* **Text provided**:
This patch steal system RAM and use that to emulate pmem device using the
e820 platform driver.

This adds a new kernel command line 'pmemmap' which takes the format <size[KMG]>
to allocate memory early in the boot. This memory is later registered as
persistent memory range.

Based on original patch from Oliver OHalloran <oliveroh@au1.ibm.com>

Not-Signed-off-by: Aneesh Kumar K.V <aneesh.kumar@linux.ibm.com>
---
 drivers/nvdimm/Kconfig        |  13 ++++
 drivers/nvdimm/Makefile       |   1 +
 drivers/nvdimm/memblockpmem.c | 115 ++++++++++++++++++++++++++++++++++
 3 files changed, 129 insertions(+)
 create mode 100644 drivers/nvdimm/memblockpmem.c

diff --git a/drivers/nvdimm/Kconfig b/drivers/nvdimm/Kconfig
index 50d2a33de441..cbbbcbd4506b 100644
--- a/drivers/nvdimm/Kconfig
+++ b/drivers/nvdimm/Kconfig
@@ -115,4 +115,17 @@ config OF_PMEM
 config PMEM_PLATFORM_DEVICE
        bool
 
+config MEMBLOCK_PMEM
+	bool "pmemmap= parameter support"

* **Dataset excerpt**:
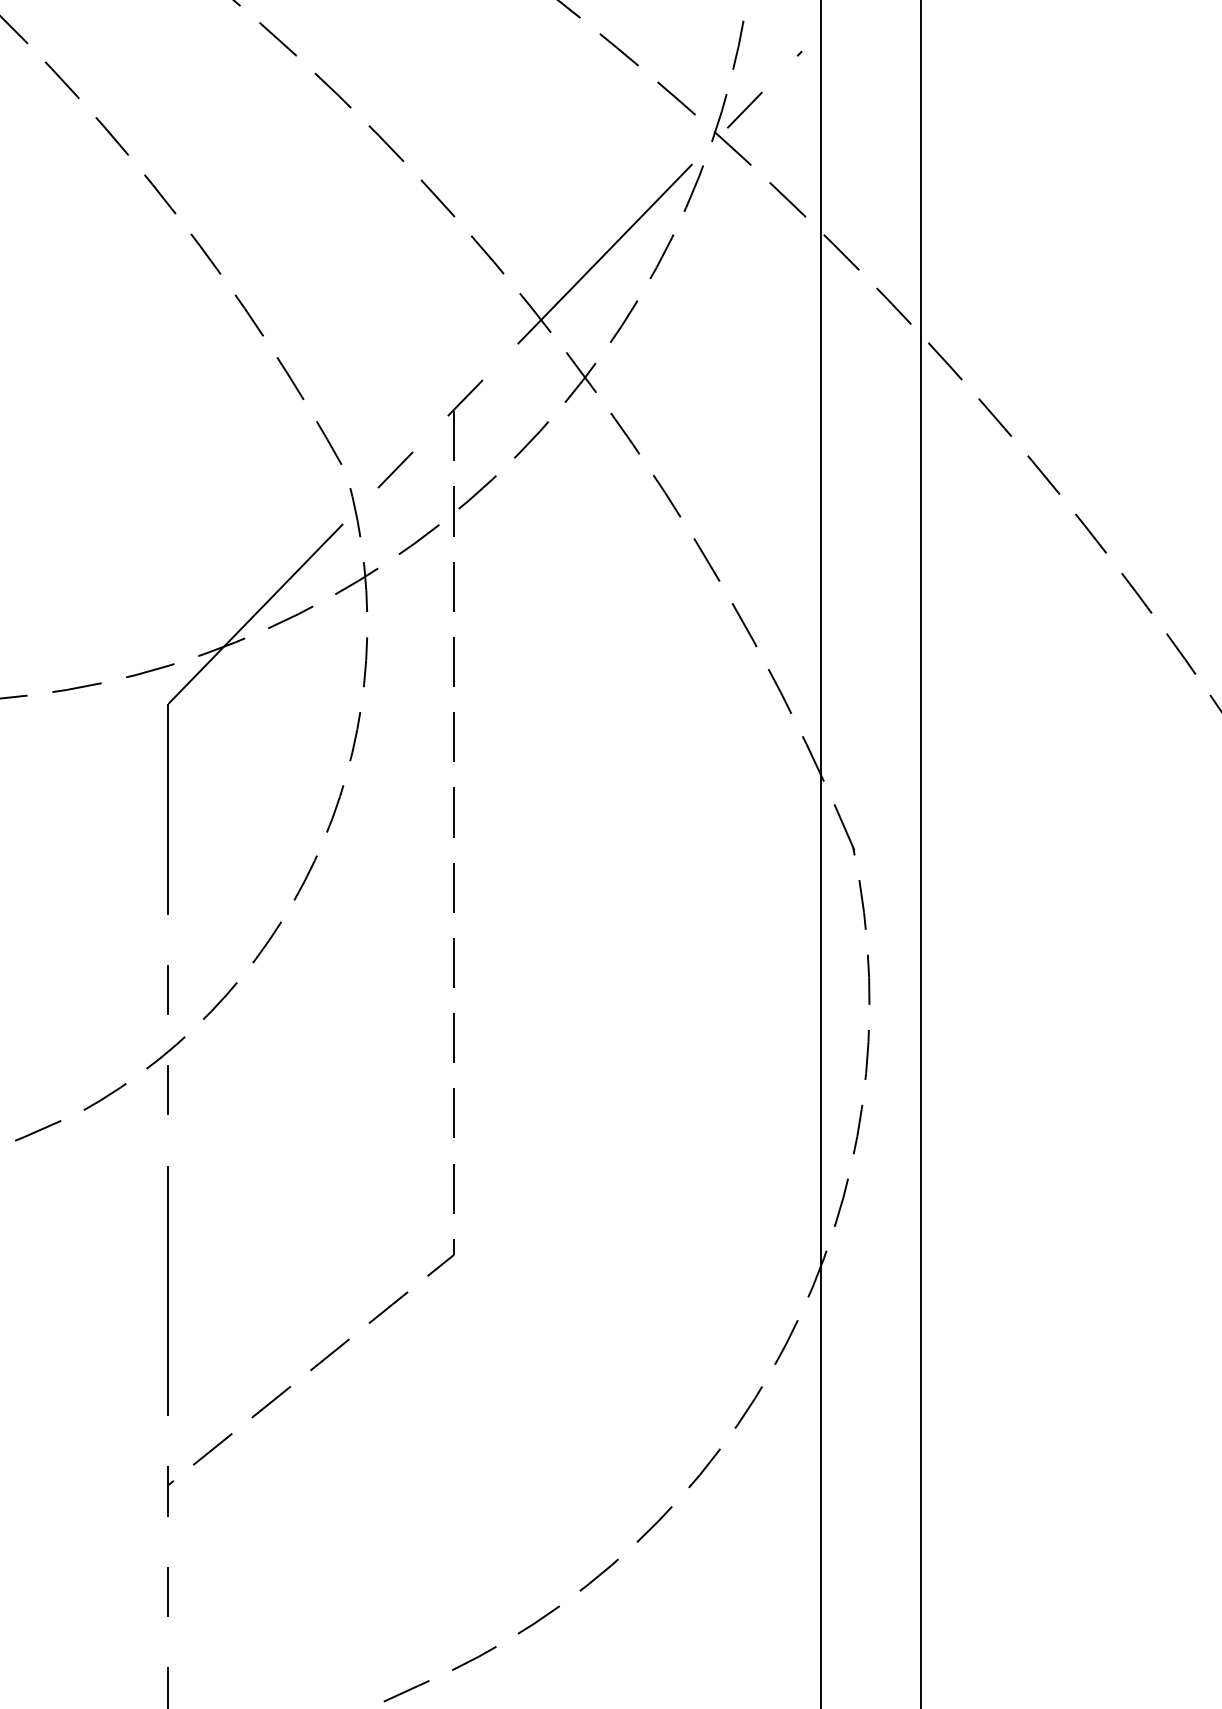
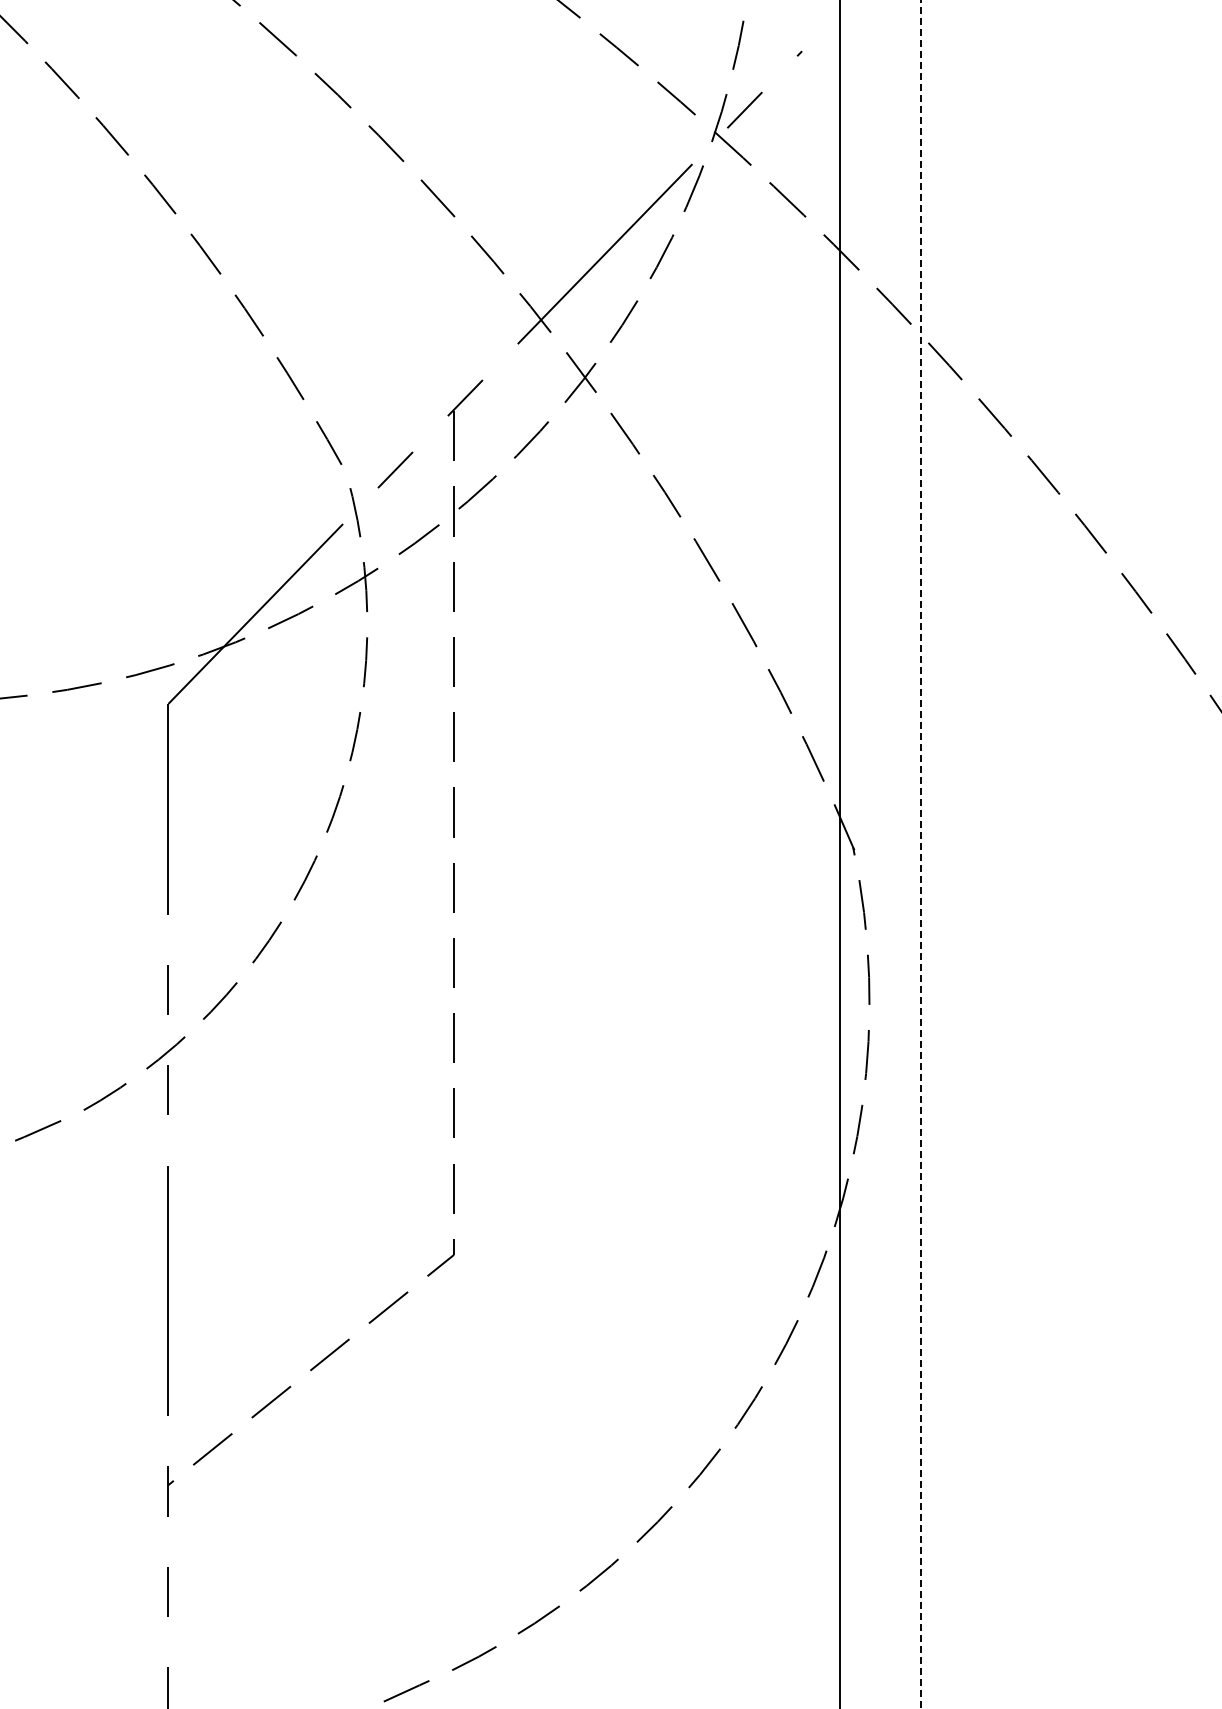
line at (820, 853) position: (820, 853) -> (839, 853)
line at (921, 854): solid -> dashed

* **Problem set**:
**A.** In the kernel patch text, what format does the new 'pmemmap' command line take?
**B.** Translate this sentence from the kernel patch text into Spanish: "This memory is later registered as persistent memory range."
**C.** Summarize the kernel patch text in two sentences.

* **Results for each task**:
**A.** <size[KMG]>

**B.** Esta memoria se registra más tarde como rango de memoria persistente.

**C.** The patch takes system RAM and uses it to emulate a pmem device through the e820 platform driver. It adds a kernel command line option, 'pmemmap', in the format <size[KMG]>, which allocates memory early in boot so that the memory can later be registered as a persistent memory range.